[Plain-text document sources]
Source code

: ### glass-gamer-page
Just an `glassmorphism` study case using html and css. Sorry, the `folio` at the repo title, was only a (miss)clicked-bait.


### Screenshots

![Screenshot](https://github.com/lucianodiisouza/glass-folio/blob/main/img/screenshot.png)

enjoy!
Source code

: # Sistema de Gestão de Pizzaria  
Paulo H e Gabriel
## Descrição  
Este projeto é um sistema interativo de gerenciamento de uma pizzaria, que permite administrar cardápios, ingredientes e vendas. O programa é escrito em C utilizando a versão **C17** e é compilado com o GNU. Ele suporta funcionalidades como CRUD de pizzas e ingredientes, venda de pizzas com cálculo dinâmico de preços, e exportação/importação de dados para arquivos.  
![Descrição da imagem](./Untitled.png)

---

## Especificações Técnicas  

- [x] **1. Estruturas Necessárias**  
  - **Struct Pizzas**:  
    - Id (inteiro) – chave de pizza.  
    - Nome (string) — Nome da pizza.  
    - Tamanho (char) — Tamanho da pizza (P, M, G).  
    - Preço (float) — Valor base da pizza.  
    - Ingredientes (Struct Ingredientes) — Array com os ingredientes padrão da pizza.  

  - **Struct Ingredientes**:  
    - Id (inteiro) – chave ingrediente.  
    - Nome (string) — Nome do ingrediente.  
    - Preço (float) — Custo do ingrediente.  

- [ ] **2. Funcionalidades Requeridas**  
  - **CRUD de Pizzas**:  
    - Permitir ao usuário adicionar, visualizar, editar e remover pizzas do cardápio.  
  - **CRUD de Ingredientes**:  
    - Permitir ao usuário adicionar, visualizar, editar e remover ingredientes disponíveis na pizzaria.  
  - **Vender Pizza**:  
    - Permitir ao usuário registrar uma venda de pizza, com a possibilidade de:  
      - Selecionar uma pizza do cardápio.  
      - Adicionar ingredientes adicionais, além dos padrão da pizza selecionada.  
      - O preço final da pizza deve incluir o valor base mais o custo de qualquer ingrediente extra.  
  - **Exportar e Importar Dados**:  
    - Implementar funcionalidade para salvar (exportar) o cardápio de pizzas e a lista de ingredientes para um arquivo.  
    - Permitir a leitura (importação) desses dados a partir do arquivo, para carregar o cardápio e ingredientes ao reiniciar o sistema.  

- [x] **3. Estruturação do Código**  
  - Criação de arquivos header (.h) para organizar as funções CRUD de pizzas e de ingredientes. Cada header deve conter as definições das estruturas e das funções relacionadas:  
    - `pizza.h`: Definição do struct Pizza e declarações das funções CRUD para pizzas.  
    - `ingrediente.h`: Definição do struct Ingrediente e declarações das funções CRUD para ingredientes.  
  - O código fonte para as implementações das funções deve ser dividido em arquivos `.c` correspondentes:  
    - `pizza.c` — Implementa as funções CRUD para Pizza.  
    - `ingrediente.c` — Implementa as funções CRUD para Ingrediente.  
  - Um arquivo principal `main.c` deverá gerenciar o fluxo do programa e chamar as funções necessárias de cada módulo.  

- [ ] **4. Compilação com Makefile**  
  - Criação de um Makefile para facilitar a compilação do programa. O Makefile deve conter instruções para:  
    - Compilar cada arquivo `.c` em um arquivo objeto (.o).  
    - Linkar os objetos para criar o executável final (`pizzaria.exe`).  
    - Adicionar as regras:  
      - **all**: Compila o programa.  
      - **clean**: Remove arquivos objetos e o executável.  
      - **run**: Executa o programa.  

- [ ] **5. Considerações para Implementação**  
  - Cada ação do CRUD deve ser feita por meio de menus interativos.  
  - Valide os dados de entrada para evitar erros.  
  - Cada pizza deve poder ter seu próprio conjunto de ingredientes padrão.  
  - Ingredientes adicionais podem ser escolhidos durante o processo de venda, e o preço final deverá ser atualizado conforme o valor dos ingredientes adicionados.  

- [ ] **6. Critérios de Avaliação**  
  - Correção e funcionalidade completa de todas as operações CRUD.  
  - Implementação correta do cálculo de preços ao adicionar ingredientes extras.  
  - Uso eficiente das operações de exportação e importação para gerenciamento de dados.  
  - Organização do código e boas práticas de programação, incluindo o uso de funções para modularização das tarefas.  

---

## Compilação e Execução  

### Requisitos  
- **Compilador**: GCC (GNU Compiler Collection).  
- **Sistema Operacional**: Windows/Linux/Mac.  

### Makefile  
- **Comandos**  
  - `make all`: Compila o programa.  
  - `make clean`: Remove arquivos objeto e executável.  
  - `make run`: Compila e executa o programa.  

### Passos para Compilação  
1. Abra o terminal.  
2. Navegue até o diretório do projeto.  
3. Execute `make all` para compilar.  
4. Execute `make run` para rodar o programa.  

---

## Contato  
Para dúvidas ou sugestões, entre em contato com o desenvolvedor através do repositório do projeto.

(TASK TO COMPLETE): Once you have read the entries, reproduce each one exactly.

(ANSWER BOX):
Source code

: ### glass-gamer-page
Just an `glassmorphism` study case using html and css. Sorry, the `folio` at the repo title, was only a (miss)clicked-bait.


### Screenshots

![Screenshot](https://github.com/lucianodiisouza/glass-folio/blob/main/img/screenshot.png)

enjoy!
Source code

: # Sistema de Gestão de Pizzaria  
Paulo H e Gabriel
## Descrição  
Este projeto é um sistema interativo de gerenciamento de uma pizzaria, que permite administrar cardápios, ingredientes e vendas. O programa é escrito em C utilizando a versão **C17** e é compilado com o GNU. Ele suporta funcionalidades como CRUD de pizzas e ingredientes, venda de pizzas com cálculo dinâmico de preços, e exportação/importação de dados para arquivos.  
![Descrição da imagem](./Untitled.png)

---

## Especificações Técnicas  

- [x] **1. Estruturas Necessárias**  
  - **Struct Pizzas**:  
    - Id (inteiro) – chave de pizza.  
    - Nome (string) — Nome da pizza.  
    - Tamanho (char) — Tamanho da pizza (P, M, G).  
    - Preço (float) — Valor base da pizza.  
    - Ingredientes (Struct Ingredientes) — Array com os ingredientes padrão da pizza.  

  - **Struct Ingredientes**:  
    - Id (inteiro) – chave ingrediente.  
    - Nome (string) — Nome do ingrediente.  
    - Preço (float) — Custo do ingrediente.  

- [ ] **2. Funcionalidades Requeridas**  
  - **CRUD de Pizzas**:  
    - Permitir ao usuário adicionar, visualizar, editar e remover pizzas do cardápio.  
  - **CRUD de Ingredientes**:  
    - Permitir ao usuário adicionar, visualizar, editar e remover ingredientes disponíveis na pizzaria.  
  - **Vender Pizza**:  
    - Permitir ao usuário registrar uma venda de pizza, com a possibilidade de:  
      - Selecionar uma pizza do cardápio.  
      - Adicionar ingredientes adicionais, além dos padrão da pizza selecionada.  
      - O preço final da pizza deve incluir o valor base mais o custo de qualquer ingrediente extra.  
  - **Exportar e Importar Dados**:  
    - Implementar funcionalidade para salvar (exportar) o cardápio de pizzas e a lista de ingredientes para um arquivo.  
    - Permitir a leitura (importação) desses dados a partir do arquivo, para carregar o cardápio e ingredientes ao reiniciar o sistema.  

- [x] **3. Estruturação do Código**  
  - Criação de arquivos header (.h) para organizar as funções CRUD de pizzas e de ingredientes. Cada header deve conter as definições das estruturas e das funções relacionadas:  
    - `pizza.h`: Definição do struct Pizza e declarações das funções CRUD para pizzas.  
    - `ingrediente.h`: Definição do struct Ingrediente e declarações das funções CRUD para ingredientes.  
  - O código fonte para as implementações das funções deve ser dividido em arquivos `.c` correspondentes:  
    - `pizza.c` — Implementa as funções CRUD para Pizza.  
    - `ingrediente.c` — Implementa as funções CRUD para Ingrediente.  
  - Um arquivo principal `main.c` deverá gerenciar o fluxo do programa e chamar as funções necessárias de cada módulo.  

- [ ] **4. Compilação com Makefile**  
  - Criação de um Makefile para facilitar a compilação do programa. O Makefile deve conter instruções para:  
    - Compilar cada arquivo `.c` em um arquivo objeto (.o).  
    - Linkar os objetos para criar o executável final (`pizzaria.exe`).  
    - Adicionar as regras:  
      - **all**: Compila o programa.  
      - **clean**: Remove arquivos objetos e o executável.  
      - **run**: Executa o programa.  

- [ ] **5. Considerações para Implementação**  
  - Cada ação do CRUD deve ser feita por meio de menus interativos.  
  - Valide os dados de entrada para evitar erros.  
  - Cada pizza deve poder ter seu próprio conjunto de ingredientes padrão.  
  - Ingredientes adicionais podem ser escolhidos durante o processo de venda, e o preço final deverá ser atualizado conforme o valor dos ingredientes adicionados.  

- [ ] **6. Critérios de Avaliação**  
  - Correção e funcionalidade completa de todas as operações CRUD.  
  - Implementação correta do cálculo de preços ao adicionar ingredientes extras.  
  - Uso eficiente das operações de exportação e importação para gerenciamento de dados.  
  - Organização do código e boas práticas de programação, incluindo o uso de funções para modularização das tarefas.  

---

## Compilação e Execução  

### Requisitos  
- **Compilador**: GCC (GNU Compiler Collection).  
- **Sistema Operacional**: Windows/Linux/Mac.  

### Makefile  
- **Comandos**  
  - `make all`: Compila o programa.  
  - `make clean`: Remove arquivos objeto e executável.  
  - `make run`: Compila e executa o programa.  

### Passos para Compilação  
1. Abra o terminal.  
2. Navegue até o diretório do projeto.  
3. Execute `make all` para compilar.  
4. Execute `make run` para rodar o programa.  

---

## Contato  
Para dúvidas ou sugestões, entre em contato com o desenvolvedor através do repositório do projeto.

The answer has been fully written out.